YOUR ASSIGNMENT: Reproduce the text of every item below word for word, leaving out the pictures.

ENTRIES PROVIDED:
Start of Block

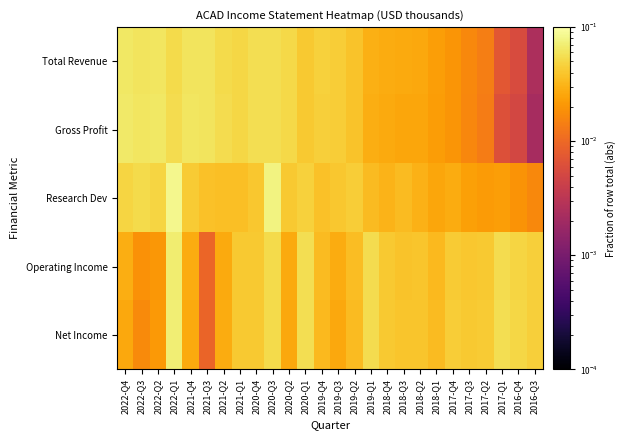

How many series are shown in this chart?

5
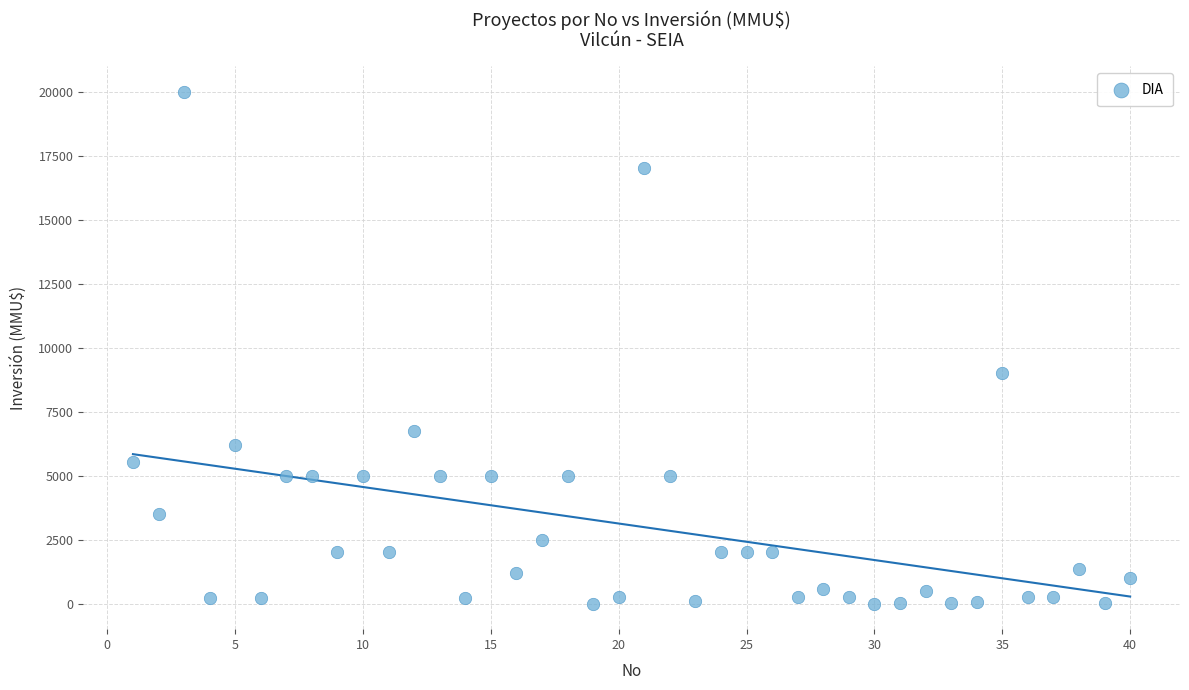

What Y value in the scatter plot is closest to 10000?

9000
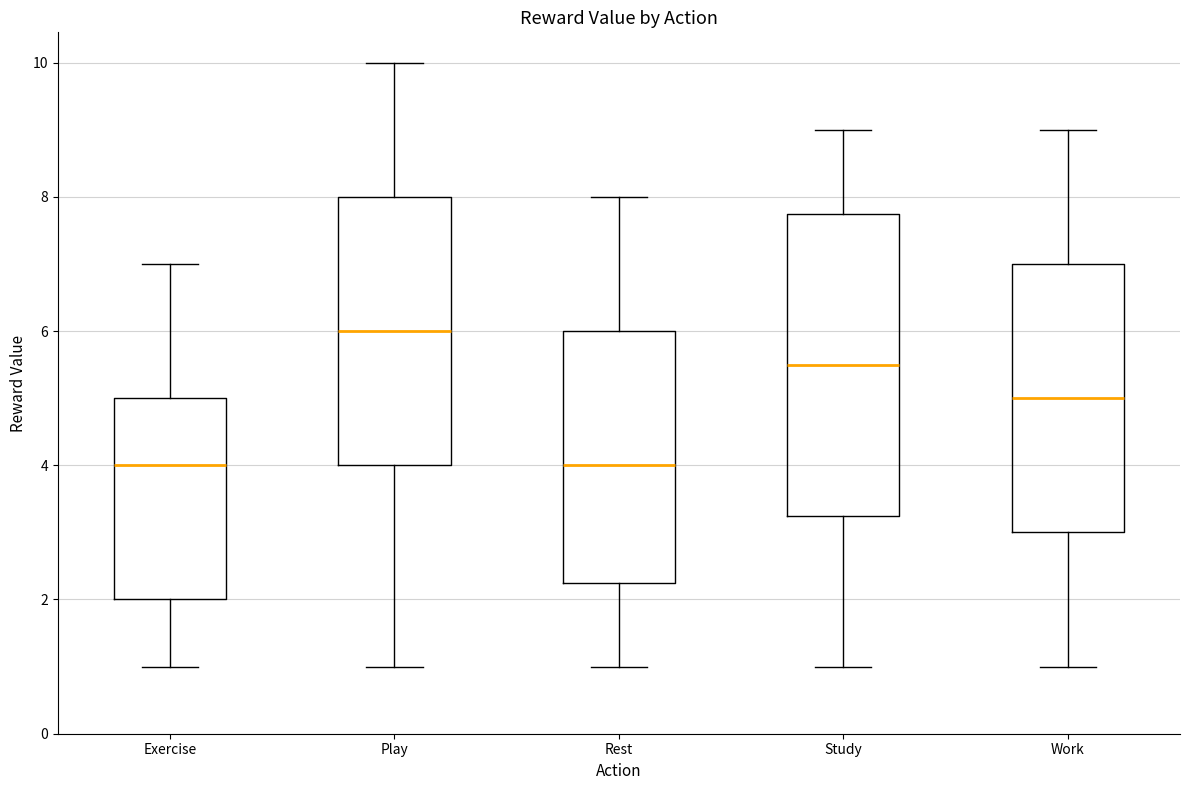

Which box is the tallest, from its lower edge to its upper edge?

Study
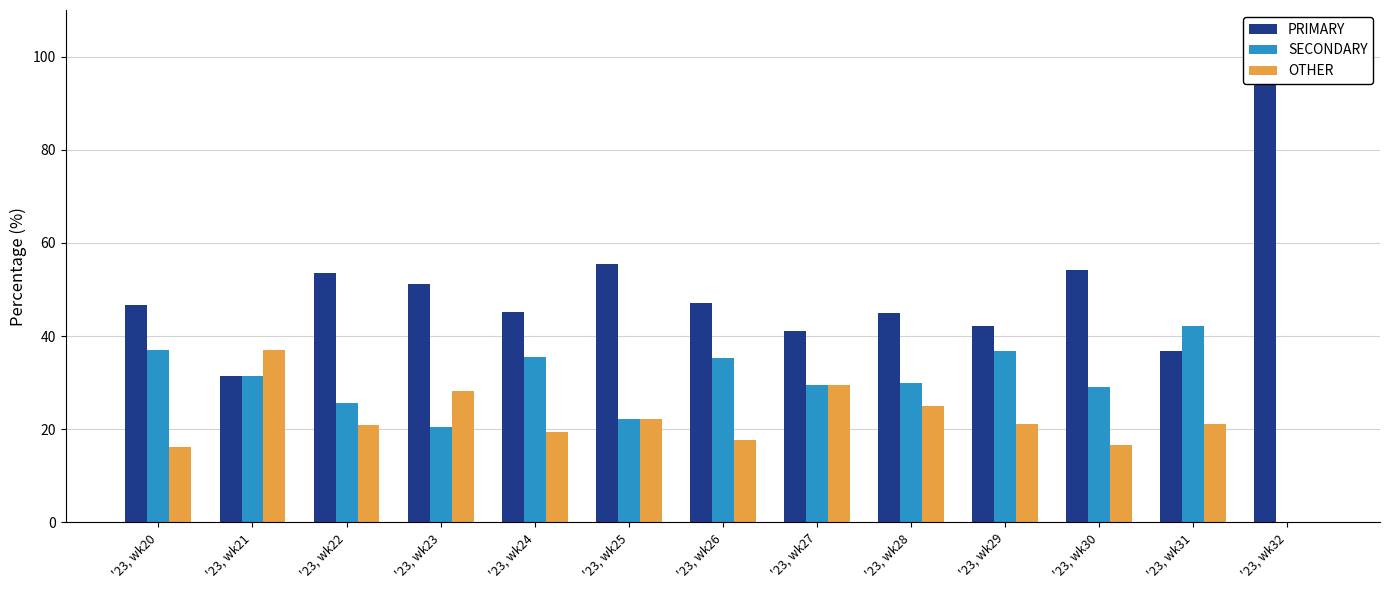

What is the maximum value shown in the chart?

100.0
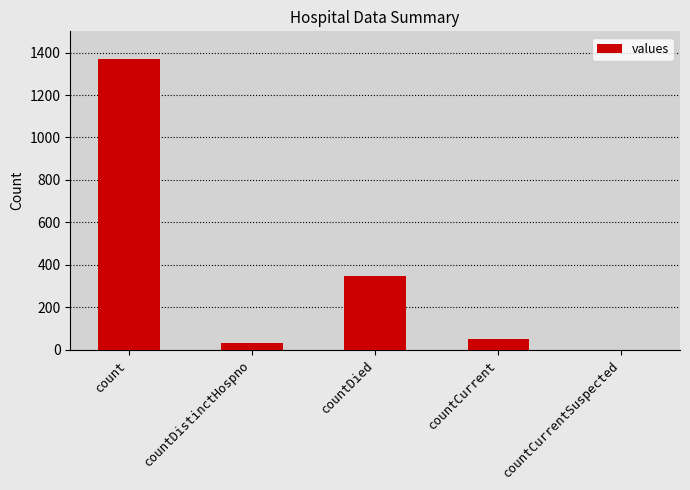

What is the change in value from count to countDied?

-1022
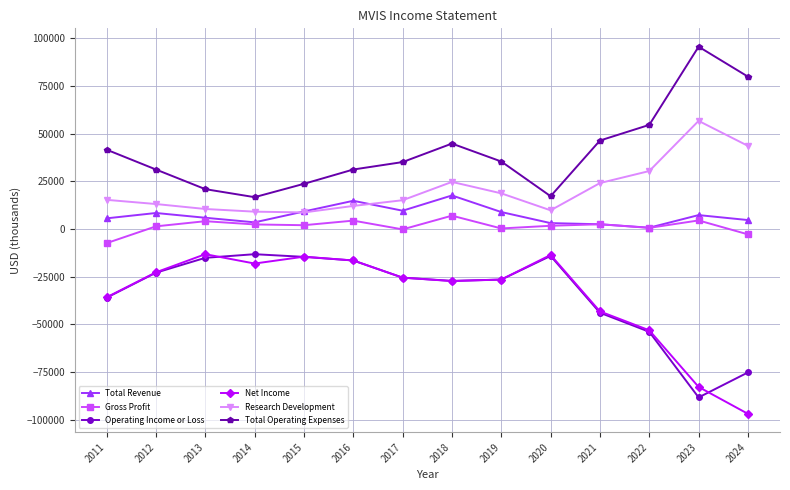

What is the lowest value of the Total Operating Expenses series?

16700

End of Block

WRITTEN SOLUTION:
How many series are shown in this chart?

5

What Y value in the scatter plot is closest to 10000?

9000

Which box is the tallest, from its lower edge to its upper edge?

Study

What is the maximum value shown in the chart?

100.0

What is the change in value from count to countDied?

-1022

What is the lowest value of the Total Operating Expenses series?

16700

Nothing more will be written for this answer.